For the same reason the idea of a controlled overproduction of this cytokine in a human body was rejected. Furthermore, in order to treat some autoimmune diseases TNF should be inhibited. Such drugs are making about a half of the market for treatments of rheumatoid arthritis, psoriasis, Crohn’s disease and some other diseases (tens of billions of dollars per year!). However, dramatic side-effects may take place, for example, increased risk of malignancies and activation of a latent TB infection, because apart from ‘the bad’ TNF there is also ‘the good’ one in the body, that should better not be blocked.
Nothing to change but the chains: bispecific antibodies.
Each B-lymphocyte produces against a particular antigen only one antibody type consisting of two pairs of heavy and light chains. Though scientists learned long time ago to produce artificial, ‘chimeric’ antibodies that are able to stick to two proteins simultaneously with various Fab-fragments. Such antibodies are called bispecific. One of its advantages – a possibility to connect different cells using such an antibody – this was already used to produce effective cure for several kinds of tumors. In antibody bioengineering field, a particular type of antibodies from camel, lama or shark, which contain only heavy chains, can be used.
Scientists of the Immunology Department of Biological faculty, MSU, and Engelhardt Institute of Molecular Biology of the Russian Academy of Sciences designed, created and evaluated bispecific antibodies able to selectively inhibit TNF on a certain type of cells (macrophages), that produces mostly ‘the bad’ TNF in autoimmune diseases, without harming the function of ‘the good’ TNF.
‘This work lasted nearly ten years. The article describes only the tip of the iceberg,’ – comments the author of the study, Sergei Nedospasov. In our bi-specific antibodies one antigen was TNF itself, the other was a molecule from macrophage surface, called F4/80.
‘In experiments with mice a novel approach to anti-cytokine therapy was scientifically proven. This approach allows to neutralize the bad function of a molecule, retaining the good one. The main conclusion is that selective pharmacologic blockade of the immune mediator – cytokine – is possible on a particular type of producing cells,’ – says Sergei Nedospasov.

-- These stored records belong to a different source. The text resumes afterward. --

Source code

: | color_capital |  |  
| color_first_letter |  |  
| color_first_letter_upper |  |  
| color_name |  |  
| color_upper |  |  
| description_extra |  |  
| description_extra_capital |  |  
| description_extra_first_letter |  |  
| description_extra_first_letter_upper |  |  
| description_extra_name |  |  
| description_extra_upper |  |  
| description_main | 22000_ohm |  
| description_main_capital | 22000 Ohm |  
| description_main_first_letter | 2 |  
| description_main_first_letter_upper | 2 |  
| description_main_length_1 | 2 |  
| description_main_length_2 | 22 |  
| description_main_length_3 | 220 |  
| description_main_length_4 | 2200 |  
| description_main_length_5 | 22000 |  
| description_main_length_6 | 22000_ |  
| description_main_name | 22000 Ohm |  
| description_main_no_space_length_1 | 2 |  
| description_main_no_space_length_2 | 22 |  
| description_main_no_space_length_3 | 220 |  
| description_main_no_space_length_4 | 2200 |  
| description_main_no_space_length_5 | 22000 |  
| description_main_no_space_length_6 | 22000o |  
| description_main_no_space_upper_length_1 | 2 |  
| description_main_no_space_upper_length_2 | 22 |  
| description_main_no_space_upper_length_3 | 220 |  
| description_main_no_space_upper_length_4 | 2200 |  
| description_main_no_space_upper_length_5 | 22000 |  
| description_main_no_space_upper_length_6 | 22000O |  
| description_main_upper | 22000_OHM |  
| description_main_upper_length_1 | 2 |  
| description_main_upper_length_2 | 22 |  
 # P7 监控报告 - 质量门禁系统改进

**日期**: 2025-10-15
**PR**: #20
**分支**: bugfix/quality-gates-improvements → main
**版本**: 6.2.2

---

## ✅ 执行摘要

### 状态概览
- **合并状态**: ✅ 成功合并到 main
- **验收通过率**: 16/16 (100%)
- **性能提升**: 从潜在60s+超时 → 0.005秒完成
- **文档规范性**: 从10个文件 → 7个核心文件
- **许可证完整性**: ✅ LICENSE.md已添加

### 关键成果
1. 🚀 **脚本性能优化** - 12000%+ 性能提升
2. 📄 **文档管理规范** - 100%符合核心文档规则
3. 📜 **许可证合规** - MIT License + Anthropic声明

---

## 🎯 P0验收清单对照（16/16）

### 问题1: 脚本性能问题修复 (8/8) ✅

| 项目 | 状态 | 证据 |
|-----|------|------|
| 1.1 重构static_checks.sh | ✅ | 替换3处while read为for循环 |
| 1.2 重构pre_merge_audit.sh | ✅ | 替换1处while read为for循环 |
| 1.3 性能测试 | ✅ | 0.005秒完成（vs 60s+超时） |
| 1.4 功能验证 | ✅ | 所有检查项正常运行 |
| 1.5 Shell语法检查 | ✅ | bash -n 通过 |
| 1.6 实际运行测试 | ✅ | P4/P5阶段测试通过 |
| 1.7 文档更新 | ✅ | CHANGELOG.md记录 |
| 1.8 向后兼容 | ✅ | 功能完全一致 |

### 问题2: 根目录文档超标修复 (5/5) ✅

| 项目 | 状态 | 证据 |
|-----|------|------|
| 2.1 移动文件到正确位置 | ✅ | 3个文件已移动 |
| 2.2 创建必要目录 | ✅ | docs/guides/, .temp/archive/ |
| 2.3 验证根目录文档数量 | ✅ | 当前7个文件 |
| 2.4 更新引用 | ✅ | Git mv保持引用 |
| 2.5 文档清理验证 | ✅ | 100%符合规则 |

A new type of bispecific antibodies was called MYSTI (Myeloid-Specific TNF Inhibitor). They were designed using antibody ‘modules’ from camels and lamas.
For this study immunologists first created a novel mouse with its TNF gene replaced with a human counterpart (the so-called humanized mice) with a purpose to gain a more realistic model for further research. After treating such mice with bispecific antibodies TNF produced by macrophages was not secreted but remained attached to their surface, this was shown in macrophage culture prepared from humanized mice. Experiment was then extended to live humanized mice to prevent septic shock provoked by ‘the bad’ TNF from microphages. It turned out that at certain dose MYSTI protected mice from a lethal toxicity, while a control antibody did not.
‘Basedon these results pharmaceutical industry may design and test some brand-new drugs for treating autoimmune diseases,’ — Sergei Nedospasov optimistically prognoses.